First, I wake up. I find this helps immeasurably. Then I grab a towel and some clothes and stumble to the bathroom for my morning shower. I get dressed in the bathroom not so much out of modesty — I live alone — but because I don’t want to traipse naked and wet across my cold, cold living room and its hardwood floor. Once finished getting dressed, I brush my teeth and pocket my keys and my wallet, usually spend a few minutes transfixed to the television or mesmerized by the radio while I struggle with the whole concept of being awake, and then I head out the door, locking it behind me. If I’m lucky, I have about five minutes to get to work. I almost never eat breakfast on weekdays, the only days I really have a routine. That might be a mistake — by eleven I’m usually famished and can’t think straight — but food generally doesn’t agree with me until I’ve been awake for an hour, and I have enough trouble allowing half an hour for getting dressed and my commute.

2. What are the last things that you do at night before going to bed?

I make sure my alarm is set, my door is locked, and then I climb into bed and turn off the light. Sometimes, but as often as I should, I leave on the radio, more because I know I’ll forget to turn NPR back on in the morning than anything else.

3. What daily routine have you recently added to your day?

My routine has stayed basically the same for years. The only real difference between now and a year ago is I have a better paying job and a car. But I’ve had the better paying job since September and the car since January, so I wouldn’t really call those recent alterations to my day. I am nothing if not predictable. But then, you probably knew I was going to say that, didn’t you?
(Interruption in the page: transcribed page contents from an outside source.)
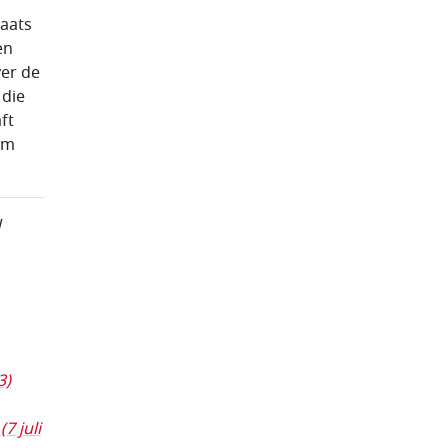
laats
en
ver de
 die
ft
hem
d
3)
m
(7 juli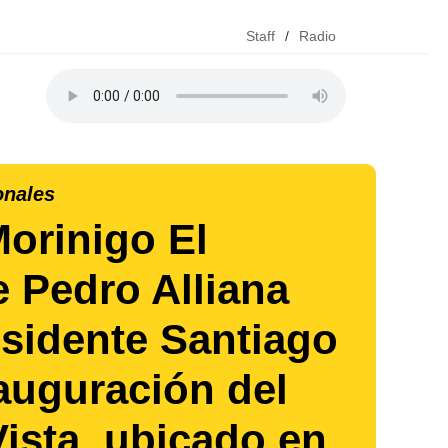
Staff
/
Radio
onales
orinigo El
e Pedro Alliana
sidente Santiago
nauguración del
ista, ubicado en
4. What routine do you wish you could get rid of?

I’m happiest when I can sleep without setting my alarm at all, so I would like it if I didn’t have to be at work until at least 9 or 10 every morning. Then I could have more time to myself in the morning, more time to adjust — maybe even have some breakfast — and I could still cling to this dream of eight hours of sleep every night. So it’s not so much a routine I want to get rid of, as it is a rountine that needs some serious tweaking. I won’t even begin to bore you with the routines that need tweaking at work.
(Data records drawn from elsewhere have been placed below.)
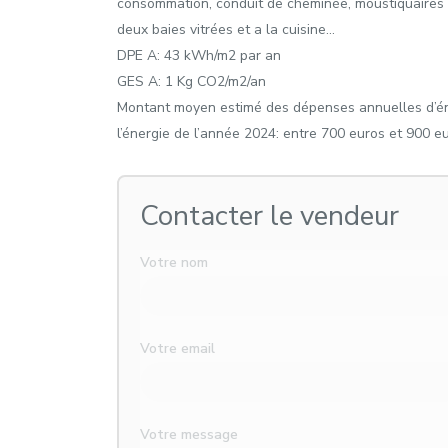
consommation, conduit de cheminée, moustiquaires ne
deux baies vitrées et a la cuisine…
DPE A: 43 kWh/m2 par an
GES A: 1 Kg CO2/m2/an
Montant moyen estimé des dépenses annuelles d’éner
l’énergie de l’année 2024: entre 700 euros et 900 eu
Contacter le vendeur
Votre nom
Votre email
Votre message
5. What’s the one thing that makes you feel like something is missing if you don’t do it some point within your day?

Hands down, Caption This. It’s just part of who I am. And, really, if I don’t be me, who will?

I continue to think spam can’t get any more confusing or annoying, and yet it continues to confuse and annoy me. Case in point: today, not ten minutes ago in fact, I received a fake virus warning. “A letter sent to you was infected with a virus,” it says. “It was deleted. Below are the headers of this message and information from the virus scanner.” This didn’t come from my virus detection software, though, and I’m quite sure there is no postmaster at unreality dot net. Maybe someone tried to send a virus using a faked e-mail address and my domain name, but overall what I received looks suspiciously like spam since it, too, comes from an address I don’t recognize. Which begs the question: if you’re not selling or promiting something, and you’re not sending a virus, a link or something else, what then is the point of spam?